1 term_map tracks which term is in which position.

In [256]: term_map = np.array([2, 2, 3, 4, 4, 4, 2, 0, 0, 0])

In [257]: term_map
Out[257]: array([2, 2, 3, 4, 4, 4, 2, 0, 0, 0])

2 term_scores tracks the weight of each term at each position.

In [258]: term_scores = np.array([5, 6, 9, 8, 9, 4, 5, 1, 2, 1])

In [259]: term_scores
Out[259]: array([5, 6, 9, 8, 9, 4, 5, 1, 2, 1])

3 Get the unique values and the inverse indices.

In [260]: unqID, idx = np.unique(term_map, return_inverse=True)

In [261]: unqID
Out[261]: array([0, 2, 3, 4])

4 Compute the scores for the unique values.

In [262]: value_sums = np.bincount(idx, term_scores)

In [263]: value_sums
Out[263]: array([  4.,  16.,   9.,  21.])

5 Initialize Array To Update. The indices correspond to the values in the term_map variable.

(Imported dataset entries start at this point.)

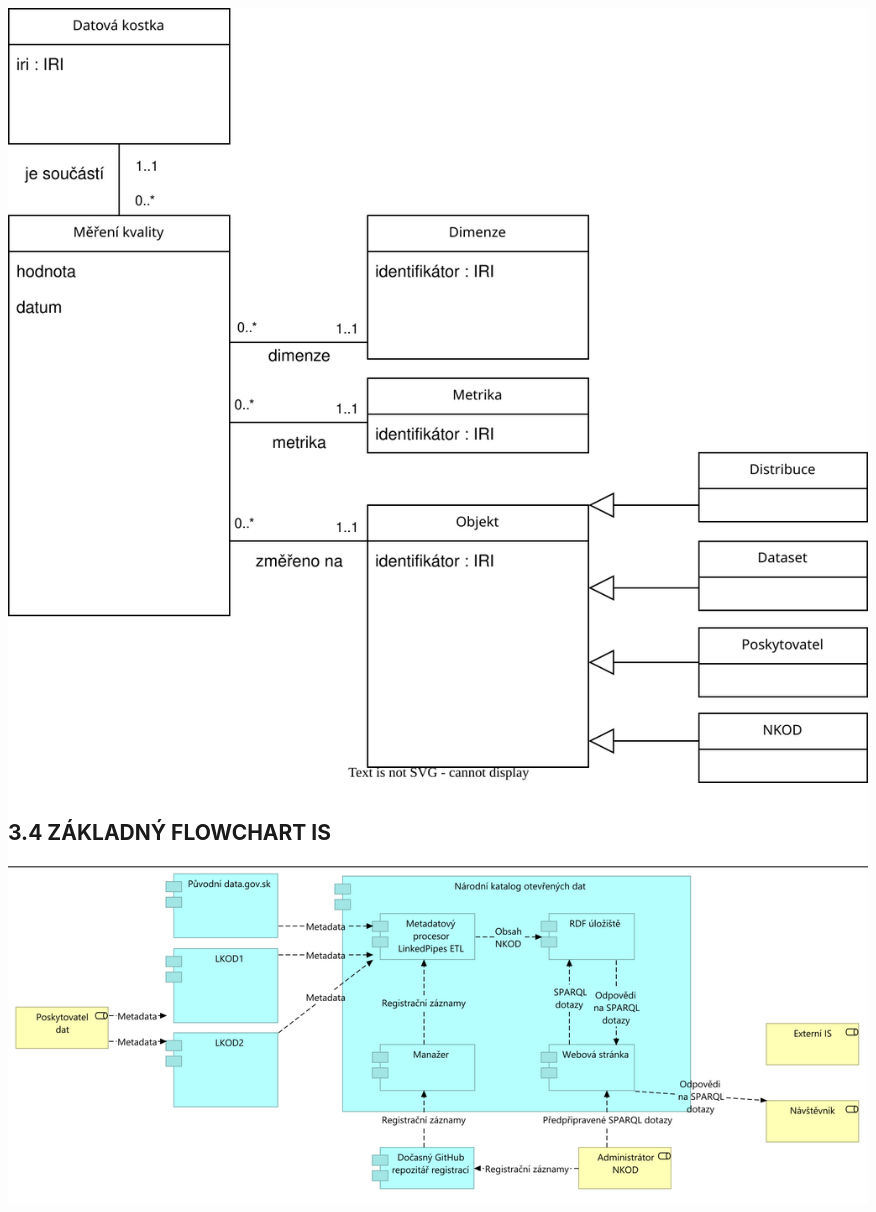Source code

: ![Datový model pro měření kvality](obrázky/aplikačná%20príručka/DQV.svg)

## 3.4 ZÁKLADNÝ FLOWCHART IS
![Flow na úrovni NKOD](obrázky/aplikačná%20príručka/IS%20flow.svg)
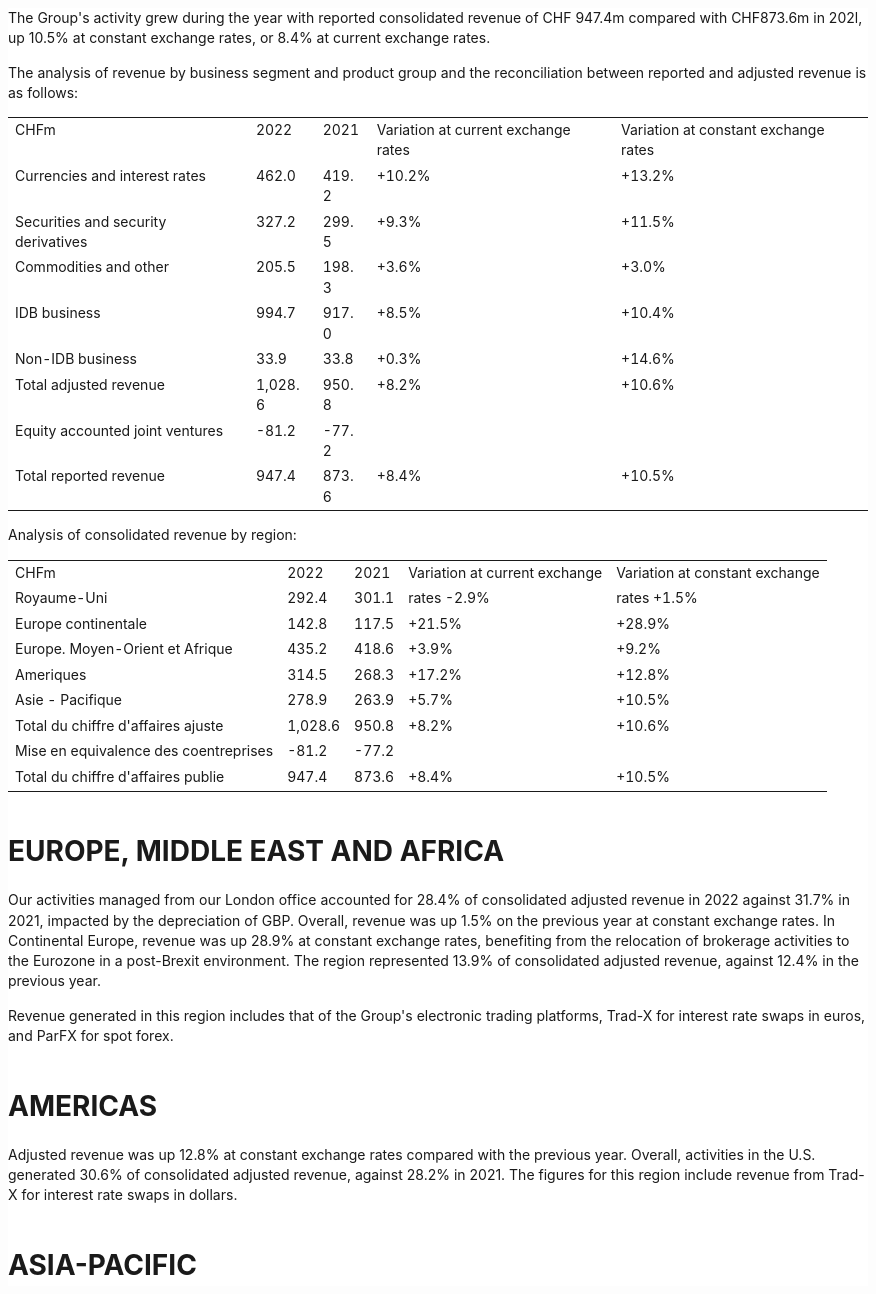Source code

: The Group's activity grew during the year with reported consolidated revenue of CHF 947.4m compared with CHF873.6m in 202l, up $1 0 . 5 \%$ at constant exchange rates, or $8 . 4 \%$ at current exchange rates.

The analysis of revenue by business segment and product group and the reconciliation between reported and adjusted revenue is as follows:

<html><body><table><tr><td>CHFm</td><td>2022</td><td>2021</td><td>Variation at current exchange rates</td><td>Variation at constant exchange rates</td></tr><tr><td>Currencies and interest rates</td><td>462.0</td><td>419.2</td><td>+10.2%</td><td>+13.2%</td></tr><tr><td>Securities and security derivatives</td><td>327.2</td><td>299.5</td><td>+9.3%</td><td>+11.5%</td></tr><tr><td>Commodities and other</td><td>205.5</td><td>198.3</td><td>+3.6%</td><td>+3.0%</td></tr><tr><td>IDB business</td><td>994.7</td><td>917.0</td><td>+8.5%</td><td>+10.4%</td></tr><tr><td> Non-IDB business</td><td>33.9</td><td>33.8</td><td>+0.3%</td><td>+14.6%</td></tr><tr><td>Total adjusted revenue</td><td>1,028.6</td><td>950.8</td><td>+8.2%</td><td>+10.6%</td></tr><tr><td>Equity accounted joint ventures</td><td>-81.2</td><td>-77.2</td><td></td><td></td></tr><tr><td>Total reported revenue</td><td>947.4</td><td>873.6</td><td>+8.4%</td><td>+10.5%</td></tr></table></body></html>

Analysis of consolidated revenue by region:

<html><body><table><tr><td>CHFm</td><td>2022</td><td>2021</td><td>Variation at current exchange</td><td>Variation at constant exchange</td></tr><tr><td>Royaume-Uni</td><td>292.4</td><td>301.1</td><td>rates -2.9%</td><td>rates +1.5%</td></tr><tr><td>Europe continentale</td><td>142.8</td><td>117.5</td><td>+21.5%</td><td>+28.9%</td></tr><tr><td>Europe. Moyen-Orient et Afrique</td><td>435.2</td><td>418.6</td><td>+3.9%</td><td>+9.2%</td></tr><tr><td>Ameriques</td><td>314.5</td><td>268.3</td><td>+17.2%</td><td>+12.8%</td></tr><tr><td>Asie - Pacifique</td><td>278.9</td><td>263.9</td><td>+5.7%</td><td>+10.5%</td></tr><tr><td>Total du chiffre d'affaires ajuste</td><td>1,028.6</td><td>950.8</td><td>+8.2%</td><td>+10.6%</td></tr><tr><td>Mise en equivalence des coentreprises</td><td>-81.2</td><td>-77.2</td><td></td><td></td></tr><tr><td>Total du chiffre d'affaires publie</td><td>947.4</td><td>873.6</td><td>+8.4%</td><td>+10.5%</td></tr></table></body></html>

# EUROPE, MIDDLE EAST AND AFRICA

Our activities managed from our London office accounted for $2 8 . 4 \%$ of consolidated adjusted revenue in 2022 against $3 1 . 7 \%$ in 2021, impacted by the depreciation of GBP. Overall, revenue was up $1 . 5 \%$ on the previous year at constant exchange rates. In Continental Europe, revenue was up $2 8 . 9 \%$ at constant exchange rates, benefiting from the relocation of brokerage activities to the Eurozone in a post-Brexit environment. The region represented $1 3 . 9 \%$ of consolidated adjusted revenue, against $1 2 . 4 \%$ in the previous year.

Revenue generated in this region includes that of the Group's electronic trading platforms, Trad-X for interest rate swaps in euros, and ParFX for spot forex.

# AMERICAS

Adjusted revenue was up $1 2 . 8 \%$ at constant exchange rates compared with the previous year. Overall, activities in the U.S. generated $3 0 . 6 \%$ of consolidated adjusted revenue, against $2 8 . 2 \%$ in 2021. The figures for this region include revenue from Trad-X for interest rate swaps in dollars.

# ASIA-PACIFIC
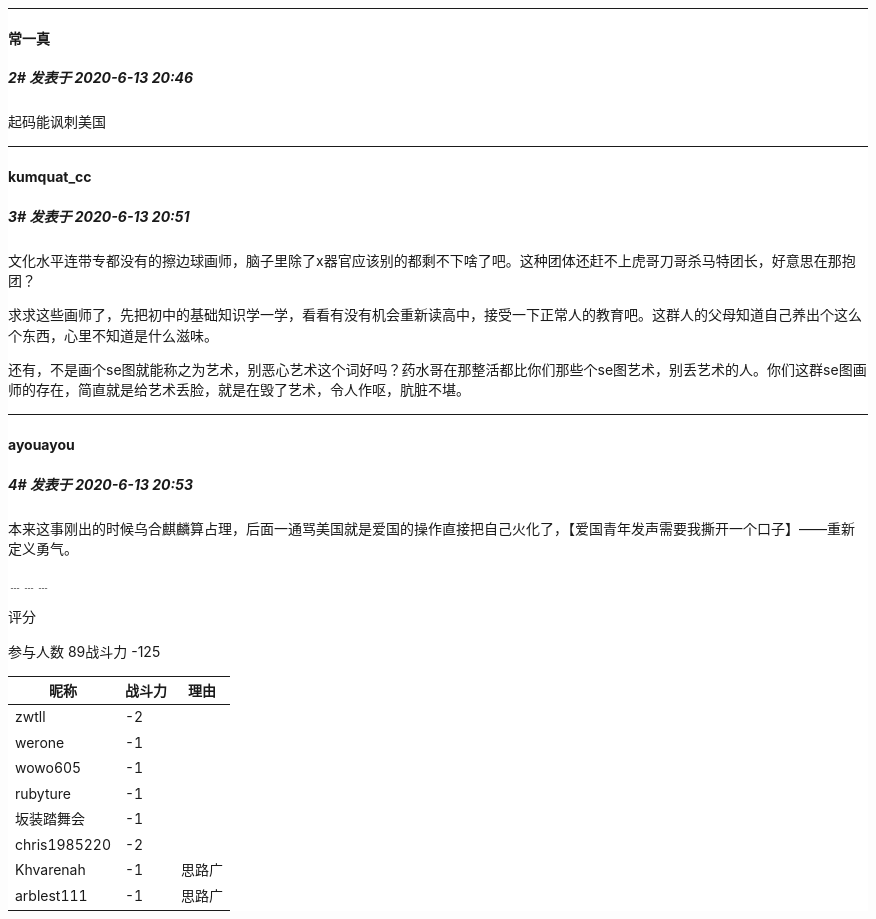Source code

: 








*****

####  常一真  
##### 2#       发表于 2020-6-13 20:46




起码能讽刺美国







*****

####  kumquat_cc  
##### 3#       发表于 2020-6-13 20:51




文化水平连带专都没有的擦边球画师，脑子里除了x器官应该别的都剩不下啥了吧。这种团体还赶不上虎哥刀哥杀马特团长，好意思在那抱团？


求求这些画师了，先把初中的基础知识学一学，看看有没有机会重新读高中，接受一下正常人的教育吧。这群人的父母知道自己养出个这么个东西，心里不知道是什么滋味。


还有，不是画个se图就能称之为艺术，别恶心艺术这个词好吗？药水哥在那整活都比你们那些个se图艺术，别丢艺术的人。你们这群se图画师的存在，简直就是给艺术丢脸，就是在毁了艺术，令人作呕，肮脏不堪。







*****

####  ayouayou  
##### 4#       发表于 2020-6-13 20:53




本来这事刚出的时候乌合麒麟算占理，后面一通骂美国就是爱国的操作直接把自己火化了，【爱国青年发声需要我撕开一个口子】——重新定义勇气。



﹍﹍﹍

评分





 参与人数 89战斗力 -125

|昵称|战斗力|理由|
|----|---|---|
| zwtll|-2||
| werone|-1||
| wowo605|-1||
| rubyture|-1||
| 坂装踏舞会|-1||
| chris1985220|-2||
| Khvarenah|-1|思路广|
| arblest111|-1|思路广|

In [254]: vocab = np.zeros(13)

In [255]: vocab
Out[255]: array([ 0.,  0.,  0.,  0.,  0.,  0.,  0.,  0.,  0.,  0.,  0.,  0.,  0.])

6 DESIRED: Insert the values 4 corresponding to the positions listed in 3 into the vocab variable.

In [255]: updated_vocab
Out[255]: array([ 4.,  0.,  16.,  9.,  21.,  0.,  0.,  0.,  0.,  0.,  0.,  0.,  0.])

How do I create 6?

Answer 1

As it turns out, we can avoid the np.unique step to directly get to the desired output by feeding in term_map and term_scores to np.bincount and also mention the length of the output array with its optional argument minlength.

Thus, we could simply do -

final_output = np.bincount(term_map, term_scores, minlength=13)

Sample run -

In [142]: term_map = np.array([2, 2, 3, 4, 4, 4, 2, 0, 0, 0])
     ...: term_scores = np.array([5, 6, 9, 8, 9, 4, 5, 1, 2, 1])
     ...: 

In [143]: np.bincount(term_map, term_scores, minlength=13)
Out[143]: 
array([  4.,   0.,  16.,   9.,  21.,   0.,   0.,   0.,   0.,   0.,   0.,
         0.,   0.])

Answer 2

import numpy as np

term_map = np.array([2, 2, 3, 4, 4, 4, 2, 0, 0, 0])
term_scores = np.array([5, 6, 9, 8, 9, 4, 5, 1, 2, 1])
unqID, idx = np.unique(term_map, return_inverse=True)
value_sums = np.bincount(idx, term_scores)

vocab = np.zeros(13)
vocab[unqID] = value_sums
print(vocab)

OUT: [ 4. 0. 16. 9. 21. 0. 0. 0. 0. 0. 0. 0. 0.]